All of these possible explanations lead us to the bigger question: So what?
Does it matter that such a large majority of therapists, especially early-career therapists, are women?
In a word, yes. It matters. It matters because graduate school continues to become more expensive, and if the genderization of the field puts downward pressure on salaries as noted above, it may become harder for therapists to make a living.
It matters because men already are unlikely to come to therapy in spite of its likely benefits; male therapists (and this is certainly arguable) may be better able to convince men to come to therapy, and to stay in therapy long enough to benefit.
It also matters because of the larger message it sends — if men and women truly share responsibility for the success of their marriages and families, how is that message reinforced with a marriage and family therapy profession that is practiced largely by women, for female clients?
Of course, none of this should be read as a value statement about therapists of either gender. We are seeing in the MFT world a trend mirrored throughout higher education and social services professions. It is important that we start asking now what this genderization will mean, whether it is a trend worth trying to change in MFT (certainly not a foregone conclusion; this could be well argued either way), and if so, how that might be done. I welcome your thoughts.
Marriage and the economy
Slate engaged in a bit of a bogus trend story earlier this week, usually something the online magazine makes a habit of mocking. Under the title “Unwashed coffee mugs,” the story aims to educate us on the toll that the faltering economy has taken on marriages.
Let’s start with what the article gets right: 82 percent of the recession’s job losses have been suffered by men. As of last year, 25 percent of wives out-earned their husbands, a number that almost certainly has climbed with recent layoffs.

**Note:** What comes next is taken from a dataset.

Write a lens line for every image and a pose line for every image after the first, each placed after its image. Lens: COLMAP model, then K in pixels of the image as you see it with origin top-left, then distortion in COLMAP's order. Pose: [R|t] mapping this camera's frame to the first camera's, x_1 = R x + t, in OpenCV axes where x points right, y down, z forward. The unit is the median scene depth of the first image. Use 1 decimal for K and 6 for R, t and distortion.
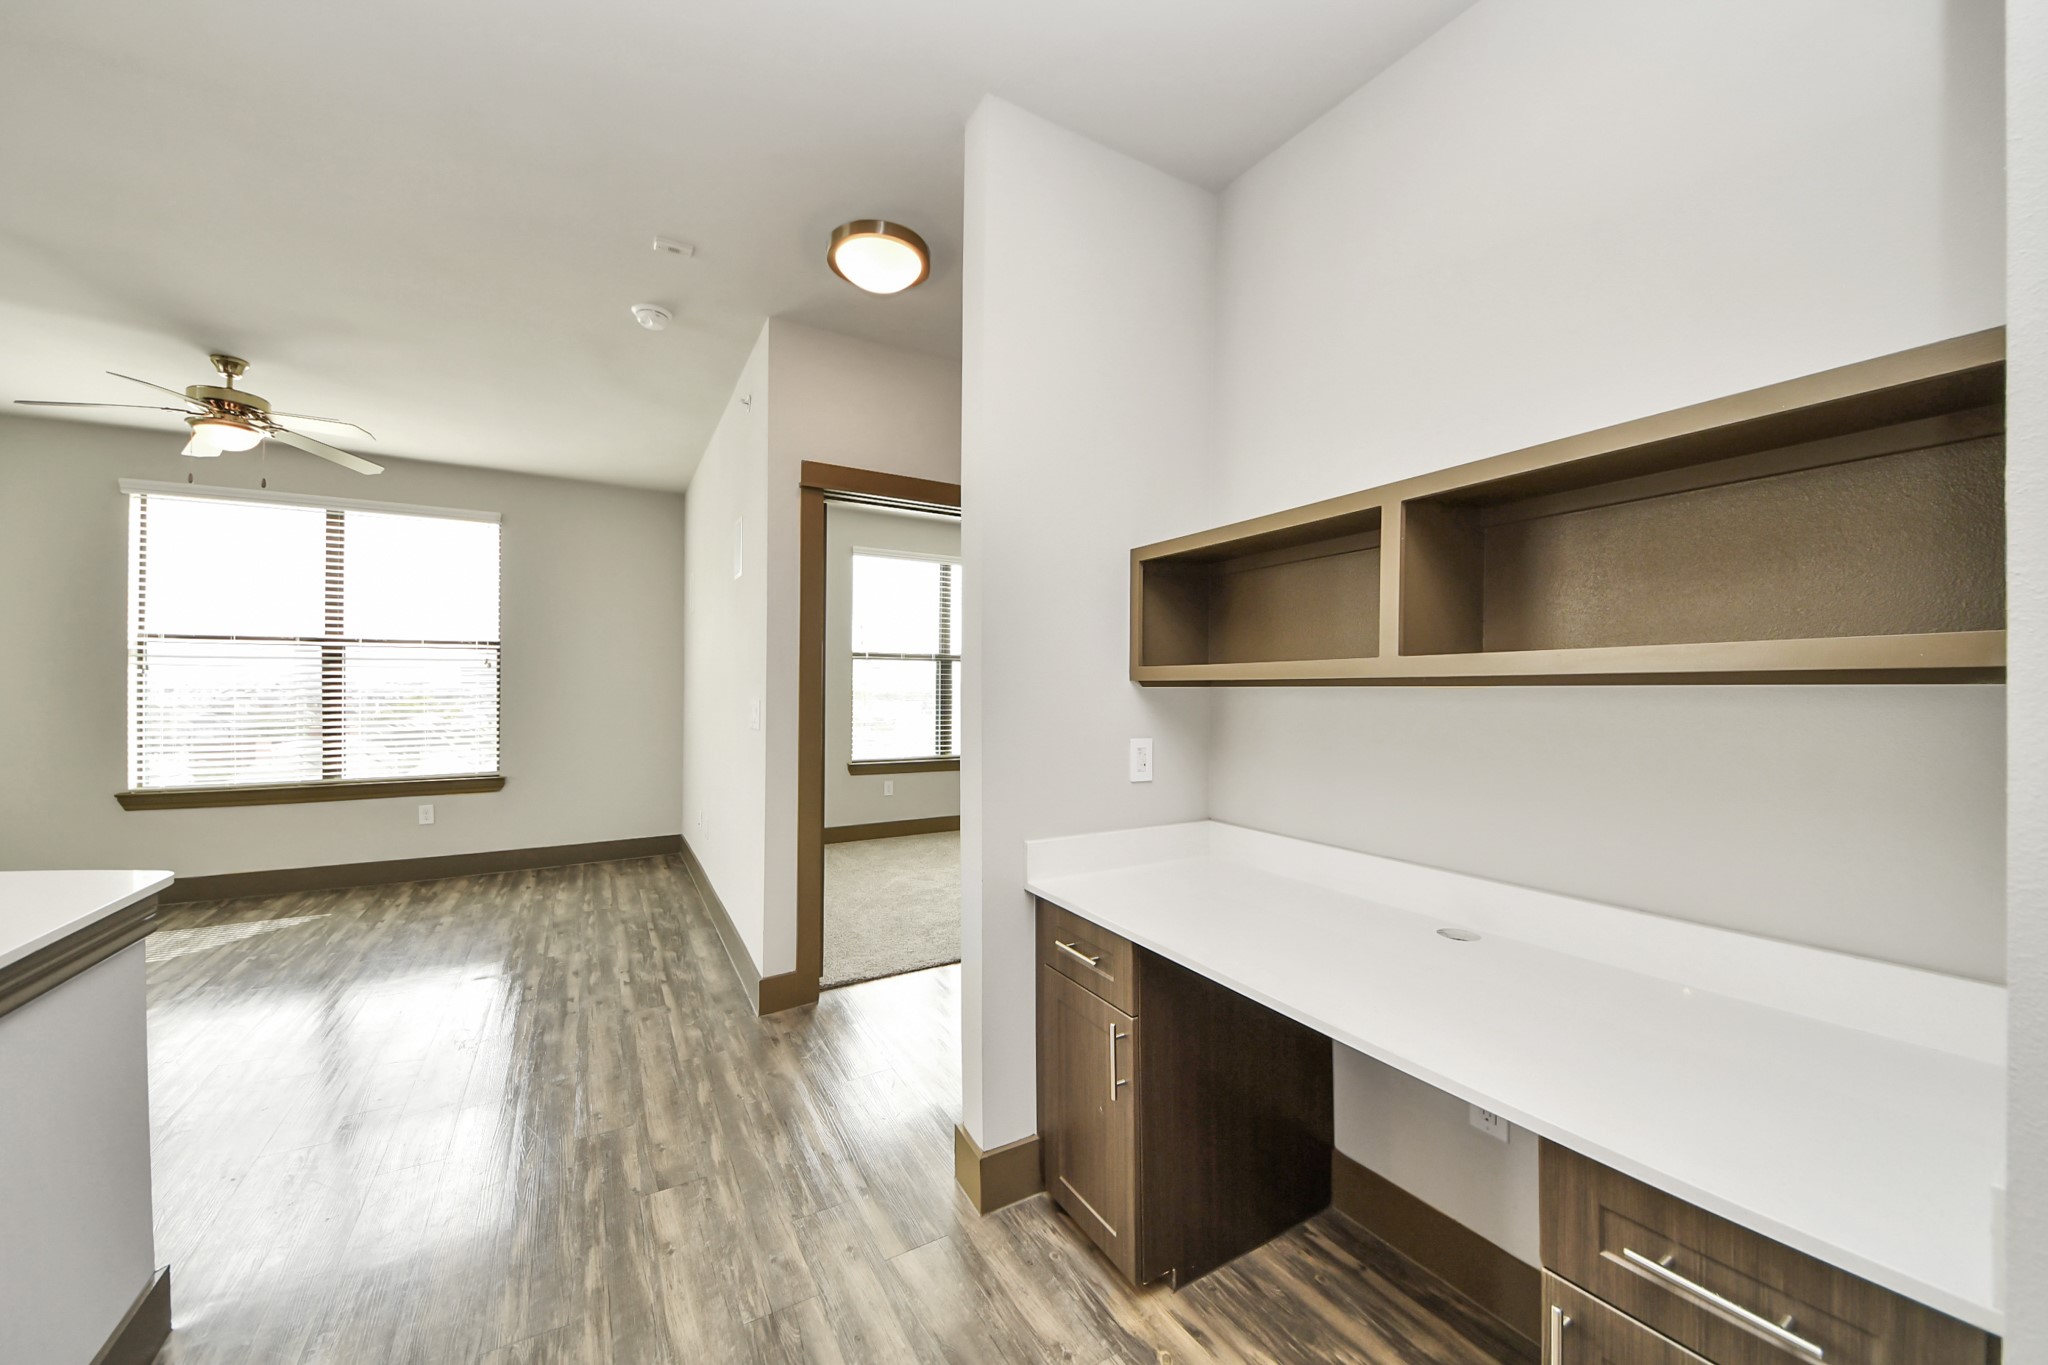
lens RADIAL K [[740.9, 0, 1047.7], [0, 740.9, 676.1], [0, 0, 1]] dist [-0.025835, -0.000433]
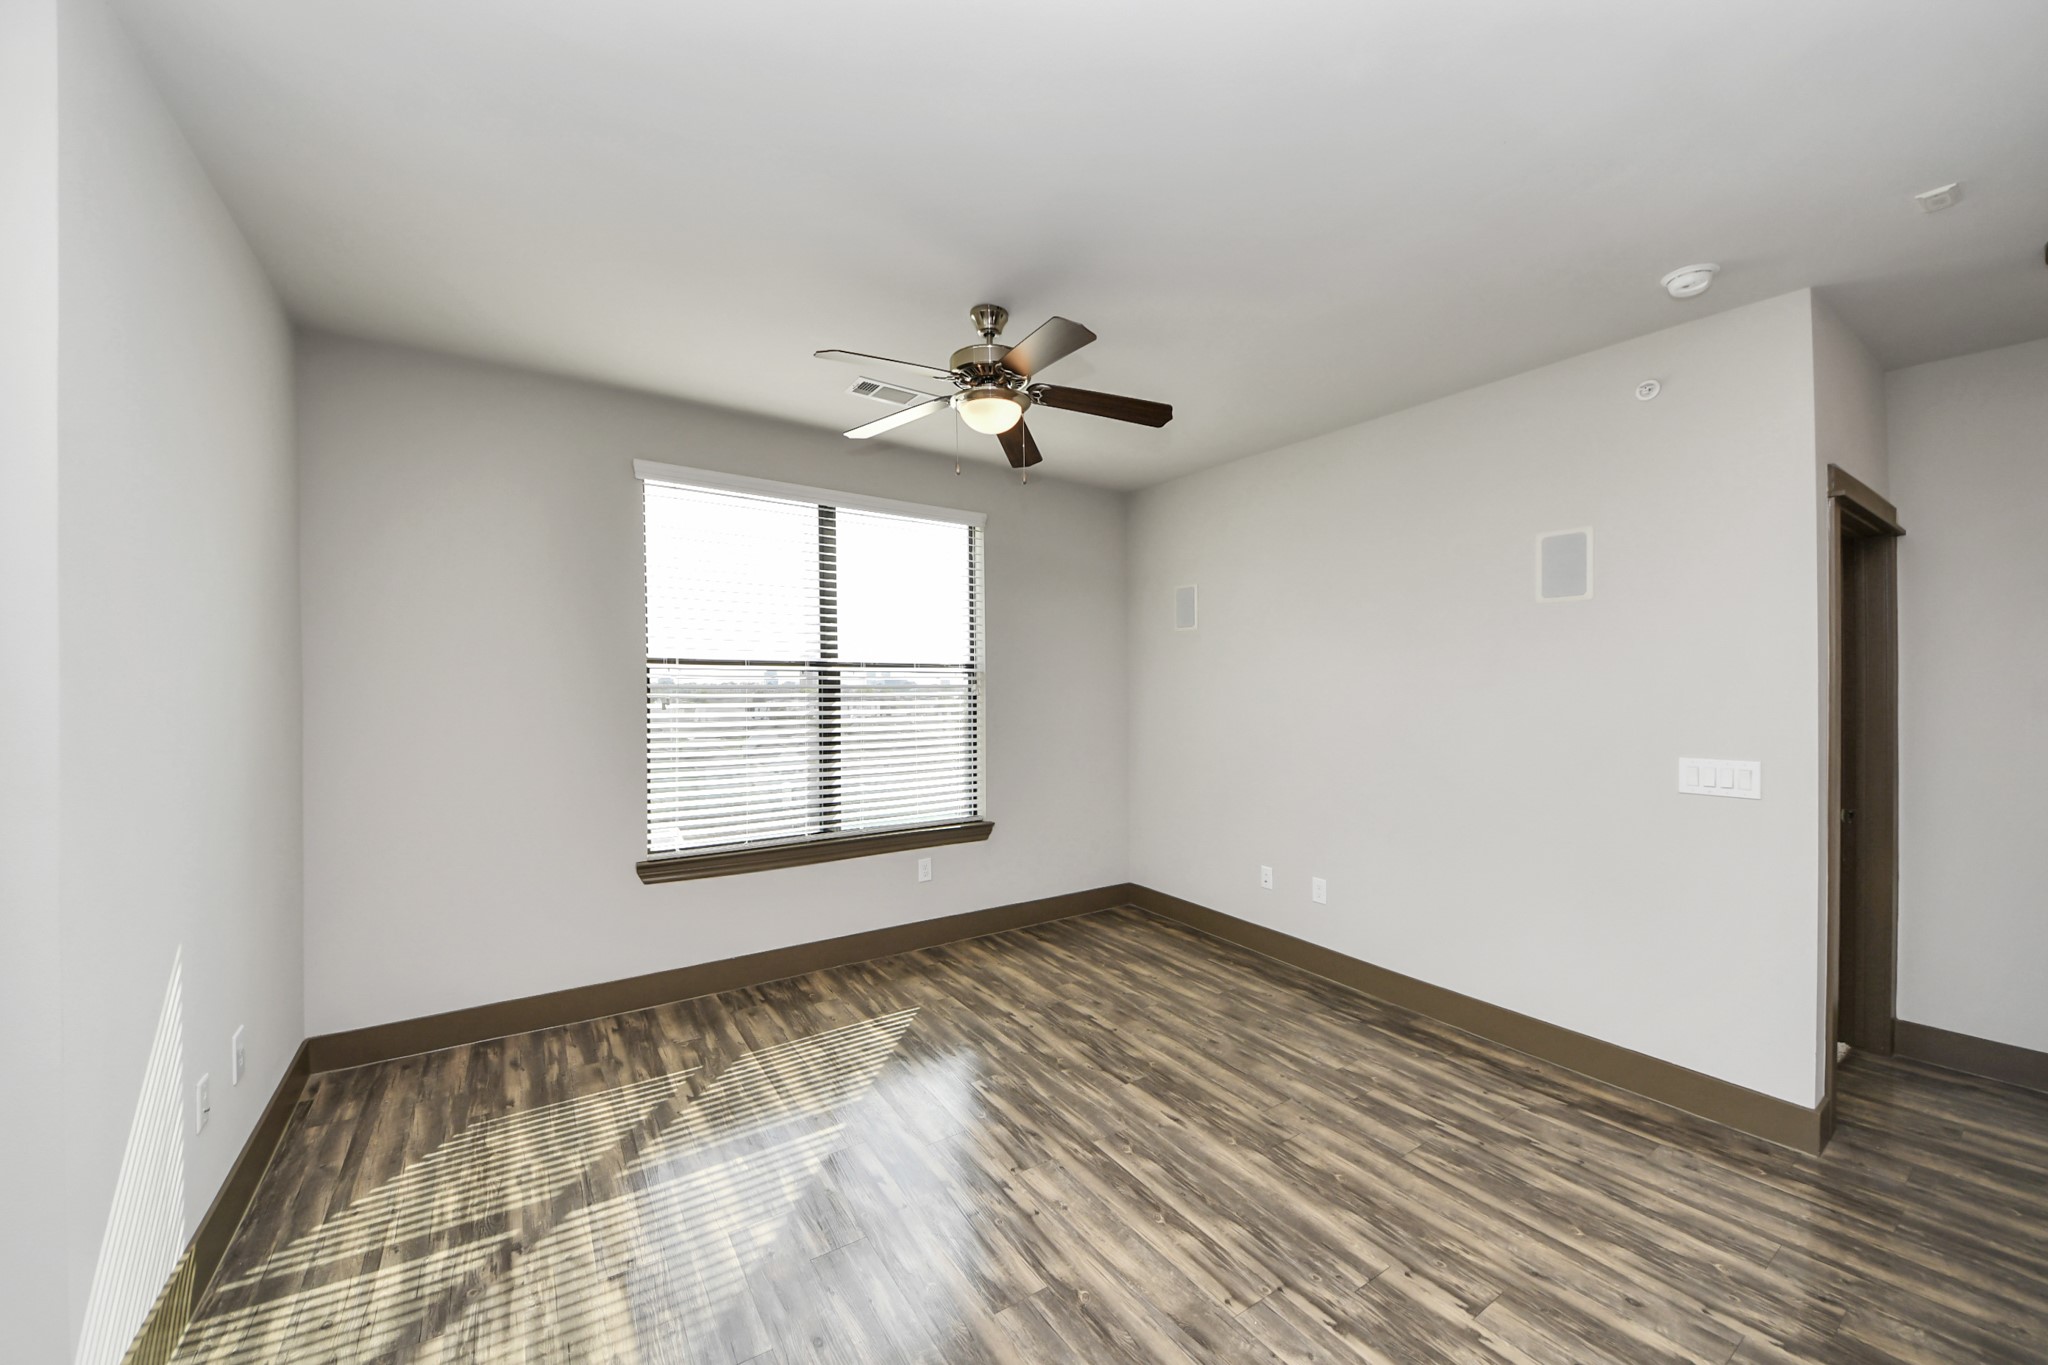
lens RADIAL K [[740.9, 0, 1006.4], [0, 740.9, 696.1], [0, 0, 1]] dist [-0.025835, -0.000433]
pose [[0.999811, 0.007326, 0.018032, -0.873034], [-0.007928, 0.999404, 0.033584, -0.047256], [-0.017775, -0.033720, 0.999273, 0.162971]]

And time-use data does indeed show that after men lose their jobs, they don’t suddenly find themselves inspired to do more housework; instead, “they spend more time sleeping, watching TV, and looking for a job.”
Getting to what that means for marriage, of course, is trickier.
To be sure, money is a common source of conflict in marriages. But the actual effects of recession on divorce rates are not that large:
Census Bureau figures show that over the past 2 1/2 decades, recessions have had only minor effects on divorce rates, which have been slowly waning since the early ’80s after 20 years of steadily rising. Those trajectories have been influenced more by the rise of the women’s movement and women’s earning power, lower fertility and changes in divorce laws than by dour Dows. The only recorded spike in divorces in the past 75 years came right after World War II.
Expect to see a lot more speculation about money and marriage over the next few months — it’s a common (and easy) theme to strike in writing about family life. But bear in mind that there are contradictory forces on families in a recession; they may suffer greater stress as a result of financial woes, sure. They also may be more likely to come together as a family to make it through a difficult time. Beware of stories that draw conclusions beyond what their data can support.